Pada umumnya sistem pembelajaran di sekolah-sekolah sudah tidak mengenal istilah rangking atau peringkat. Namun tetap saja, guru-guru membuat daftar peringkat karena para orang tua murid masih sering menanyakan hal tersebut. Saya sendiri sudah sejak lama tidak peduli dengan segala macam peringkat, rangking, juara kelas atau apalah istilahnya. Pada saat anak saya berkesempatan sekolah di Australia (kindy dan primary), saya melihat sistem apresiasi yang benar-benar berdasarkan kemampuan personal si anak. Tidak ada penilaian hanya berdasarkan kumulatif nilai-nilai pelajaran formal. Semua anak diperlakukan sesuai minat dan bakatnya, sehingga setiap anak merasakan menjadi juara atau the best student. Ada yang menjadi juara karena selama 1 minggu dia dinilai paling sopan di antara teman-temannya. Ada juga yang menjadi juara karena suaranya paling keras saat disuruh tampil di depan kelas. Pokoknya ada saja kriteria untuk menjadi juara. Awalnya saya merasa ini hanya 'akal-akalan' pihak sekolah saja tapi lambat laun saya menyadari ada satu pembelajaran yang sangat baik disana. Setiap anak diberi kesempatan untuk menjadi yang terbaik sesuai dengan kondisinya bukan sesuai kondisi orang lain atau kriteria orang lain. Tidak semua anak berbakat di bidang matematika, bahasa atau sains, jadi tidak adil jika penilaian seorang anak menjadi "juara" hanya berdasarkan nilai-nilai pelajaran tersebut saja.
.
Kondisi tersebut di atas belum pernah saya temui di sini. Sekali waktu saya pernah berdiskusi dengan guru sekolah anak saya. Saya sampaikan bahwa harusnya pihak sekolah lebih bijak melihat bakat dan kemampuan anak-anak sehingga semua anak merasakan dan memiliki 'panggung'nya masing-masing. Hal tersebut saya sampaikan karena saya melihat kondisi di sekolah tersebut hanya menonjolkan si juara kelas, sehingga dalam kegiatan apapun, si juara kelas pasti menjadi pilihan pertama. Apa yang saya sampaikan ke guru tersebut akhirnya menjadi hal yang sia-sia, karena memang para guru pun tidak memiliki kemampuan untuk mengkondisikan hal tersebut.
.
Seberapa pentingkah menjadi juara dalam hidup ini?. Jawabannya pasti banyak sekali. Penting, gak penting, penting tapi dengan kondisi bla bla bla, gak penting karena bla bla bla. Banyak sekali, karena semua punya preferensi, sudut pandang, kriteria dan kondisi masing-masing. Tidak ada jawaban benar atau salah untuk pertanyaan di atas, semua kembali ke diri masing-masing.
.

Data anotasi kotak:
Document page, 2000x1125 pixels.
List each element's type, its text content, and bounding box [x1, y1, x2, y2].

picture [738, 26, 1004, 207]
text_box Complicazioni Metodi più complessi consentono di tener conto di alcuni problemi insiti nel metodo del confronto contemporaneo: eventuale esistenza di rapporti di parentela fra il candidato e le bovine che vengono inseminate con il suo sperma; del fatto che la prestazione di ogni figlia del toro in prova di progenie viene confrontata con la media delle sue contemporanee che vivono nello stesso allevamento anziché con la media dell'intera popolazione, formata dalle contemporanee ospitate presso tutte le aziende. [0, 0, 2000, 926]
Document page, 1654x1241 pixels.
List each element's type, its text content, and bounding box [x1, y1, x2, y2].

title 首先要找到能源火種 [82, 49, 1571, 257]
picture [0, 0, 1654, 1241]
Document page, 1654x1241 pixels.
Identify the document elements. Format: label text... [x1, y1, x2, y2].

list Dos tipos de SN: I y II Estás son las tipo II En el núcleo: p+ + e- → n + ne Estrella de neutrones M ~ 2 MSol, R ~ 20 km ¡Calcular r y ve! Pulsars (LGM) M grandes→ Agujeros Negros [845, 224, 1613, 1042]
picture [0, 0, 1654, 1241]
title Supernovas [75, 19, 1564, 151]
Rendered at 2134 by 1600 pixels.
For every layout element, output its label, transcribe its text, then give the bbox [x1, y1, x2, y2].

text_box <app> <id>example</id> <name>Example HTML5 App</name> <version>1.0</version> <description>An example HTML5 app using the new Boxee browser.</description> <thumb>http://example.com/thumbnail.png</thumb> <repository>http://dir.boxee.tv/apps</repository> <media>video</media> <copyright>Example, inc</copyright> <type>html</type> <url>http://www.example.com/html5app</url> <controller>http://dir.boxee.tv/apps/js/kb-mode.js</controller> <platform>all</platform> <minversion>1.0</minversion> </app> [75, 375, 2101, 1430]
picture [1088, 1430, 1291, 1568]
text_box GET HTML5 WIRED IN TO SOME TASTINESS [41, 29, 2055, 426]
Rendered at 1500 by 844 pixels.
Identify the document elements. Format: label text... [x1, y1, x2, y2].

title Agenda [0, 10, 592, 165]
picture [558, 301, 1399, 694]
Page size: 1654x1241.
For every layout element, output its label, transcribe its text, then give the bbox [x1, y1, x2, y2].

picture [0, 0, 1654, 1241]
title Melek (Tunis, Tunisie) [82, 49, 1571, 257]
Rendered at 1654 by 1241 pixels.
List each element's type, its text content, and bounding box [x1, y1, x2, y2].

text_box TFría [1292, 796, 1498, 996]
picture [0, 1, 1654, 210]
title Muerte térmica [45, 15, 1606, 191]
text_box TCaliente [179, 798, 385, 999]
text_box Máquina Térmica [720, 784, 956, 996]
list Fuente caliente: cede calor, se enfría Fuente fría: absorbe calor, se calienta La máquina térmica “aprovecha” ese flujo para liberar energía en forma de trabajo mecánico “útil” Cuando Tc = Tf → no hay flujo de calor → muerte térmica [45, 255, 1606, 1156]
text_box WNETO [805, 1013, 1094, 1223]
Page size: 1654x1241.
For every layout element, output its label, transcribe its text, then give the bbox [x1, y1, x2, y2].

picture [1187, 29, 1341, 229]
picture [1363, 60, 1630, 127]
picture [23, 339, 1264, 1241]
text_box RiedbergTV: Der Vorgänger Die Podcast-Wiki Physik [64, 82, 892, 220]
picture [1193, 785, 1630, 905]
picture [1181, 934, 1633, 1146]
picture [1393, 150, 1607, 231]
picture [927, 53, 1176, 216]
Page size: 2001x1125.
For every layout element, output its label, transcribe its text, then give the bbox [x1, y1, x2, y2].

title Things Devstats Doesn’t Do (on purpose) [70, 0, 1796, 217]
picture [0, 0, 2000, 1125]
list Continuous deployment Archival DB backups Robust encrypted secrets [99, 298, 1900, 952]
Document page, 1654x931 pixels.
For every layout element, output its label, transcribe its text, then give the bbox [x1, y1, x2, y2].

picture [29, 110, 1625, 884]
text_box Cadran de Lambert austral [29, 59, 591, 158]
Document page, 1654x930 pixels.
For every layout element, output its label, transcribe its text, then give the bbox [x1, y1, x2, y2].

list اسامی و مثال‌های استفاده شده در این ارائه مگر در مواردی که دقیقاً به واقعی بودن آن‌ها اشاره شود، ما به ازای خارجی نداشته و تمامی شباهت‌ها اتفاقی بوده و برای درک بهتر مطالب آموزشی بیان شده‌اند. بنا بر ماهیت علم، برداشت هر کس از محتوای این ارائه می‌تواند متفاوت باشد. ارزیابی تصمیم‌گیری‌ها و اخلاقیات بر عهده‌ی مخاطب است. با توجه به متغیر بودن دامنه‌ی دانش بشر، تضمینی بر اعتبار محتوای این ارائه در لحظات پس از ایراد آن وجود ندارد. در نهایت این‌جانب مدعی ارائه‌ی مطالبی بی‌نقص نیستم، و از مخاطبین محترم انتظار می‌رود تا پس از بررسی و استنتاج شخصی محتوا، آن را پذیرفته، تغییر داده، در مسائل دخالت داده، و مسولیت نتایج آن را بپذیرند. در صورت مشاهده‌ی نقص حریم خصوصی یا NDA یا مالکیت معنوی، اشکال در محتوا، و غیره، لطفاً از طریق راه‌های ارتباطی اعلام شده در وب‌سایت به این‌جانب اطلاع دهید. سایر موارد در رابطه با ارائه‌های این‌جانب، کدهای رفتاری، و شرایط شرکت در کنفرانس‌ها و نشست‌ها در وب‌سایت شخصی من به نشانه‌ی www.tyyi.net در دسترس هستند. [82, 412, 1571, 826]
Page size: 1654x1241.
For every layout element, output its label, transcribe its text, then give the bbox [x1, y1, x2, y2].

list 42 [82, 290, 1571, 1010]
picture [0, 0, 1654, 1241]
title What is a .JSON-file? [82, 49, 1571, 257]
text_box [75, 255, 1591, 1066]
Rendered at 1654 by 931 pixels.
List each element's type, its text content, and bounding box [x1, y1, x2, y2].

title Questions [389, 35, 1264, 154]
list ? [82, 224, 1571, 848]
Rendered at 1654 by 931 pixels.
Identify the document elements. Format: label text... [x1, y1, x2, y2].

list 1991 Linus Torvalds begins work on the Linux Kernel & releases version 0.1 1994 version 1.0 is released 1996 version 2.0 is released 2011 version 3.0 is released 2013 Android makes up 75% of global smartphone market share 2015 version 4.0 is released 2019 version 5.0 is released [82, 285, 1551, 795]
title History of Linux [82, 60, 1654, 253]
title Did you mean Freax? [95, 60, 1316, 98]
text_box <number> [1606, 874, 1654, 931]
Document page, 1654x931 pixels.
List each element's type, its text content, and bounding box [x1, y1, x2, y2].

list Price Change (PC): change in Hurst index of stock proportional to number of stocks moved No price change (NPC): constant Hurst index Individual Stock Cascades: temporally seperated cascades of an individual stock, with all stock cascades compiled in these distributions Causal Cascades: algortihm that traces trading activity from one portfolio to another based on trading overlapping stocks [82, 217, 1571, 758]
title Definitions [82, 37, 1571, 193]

* _INSTRUKSI TERTULIS A_:
Ulangi persis baris-baris dalam daftar, mulai dari baris pertama daftar sampai dengan baris yang memuat "picture [738, 26, 1004, 207]", kedua ujungnya ikut disertakan.
* _INSTRUKSI TERTULIS B_:
Lanjutkan tulisan tentang menjadi juara dari titik akhirnya.
Tulisan tentang menjadi juara dan daftar di atas berasal dari sumber yang berbeda.

* _JAWABAN BENAR A_:
Document page, 2000x1125 pixels.
List each element's type, its text content, and bounding box [x1, y1, x2, y2].

picture [738, 26, 1004, 207]

* _JAWABAN BENAR B_:
Dalam sebuah kompetisi memang harus ada juara-nya, karena memang disitulah esensinya kompetisi: mencari pemenang, sang juara. Juara 1, 2 dan 3. Apakah juara 1 lebih hebat dari juara 2 dan 3?. Faktanya harus begitu, karena ada penilaian-penilaian tertentu yang membedakan antar juara. Ketika kompetisi sudah berakhir, kondisi bisa sangat berubah. Lihat saja para stand-up comedian ternama saat ini, apakah mereka dulu juara 1 stand-up comedy academy? Para juara 1 Indonesian Idol, kemana mereka sekarang? Banyak lagi contoh-contoh para non-juara 1 yang ternyata lebih berhasil dan lebih bersinar dibandingkan para juara 1 yang bahkan namanya pun sudah banyak dilupakan. Tentunya tetap ada juara 1 yang juga meneruskan keberhasilannya setelah kompetisi, tapi sepertinya tidak banyak. Lalu, faktor apa yang menciptakan kondisi demikian?. Banyak sekali tentunya, salah satunya mungkin karena sang juara telah menghabiskan semua energinya untuk menjadi juara 1, sehingga setelah kompetisi berakhir energi tersebut telah habis dan grafik performanya akhirnya menurun. Berbeda dengan non-juara 1, mereka merasa kalah, perasaan ini yang akhirnya melecut mereka untuk terus bekerja dan bekerja untuk mengisi celah yang membuat mereka kalah. Mereka tahu bahwa mereka masih mempunyai banyak sisa energi yang mungkin tidak terlihat oleh para juri tapi justru mereka perlihatkan ke media yang lebih luas daripada kompetisi yang serba terbatas.
.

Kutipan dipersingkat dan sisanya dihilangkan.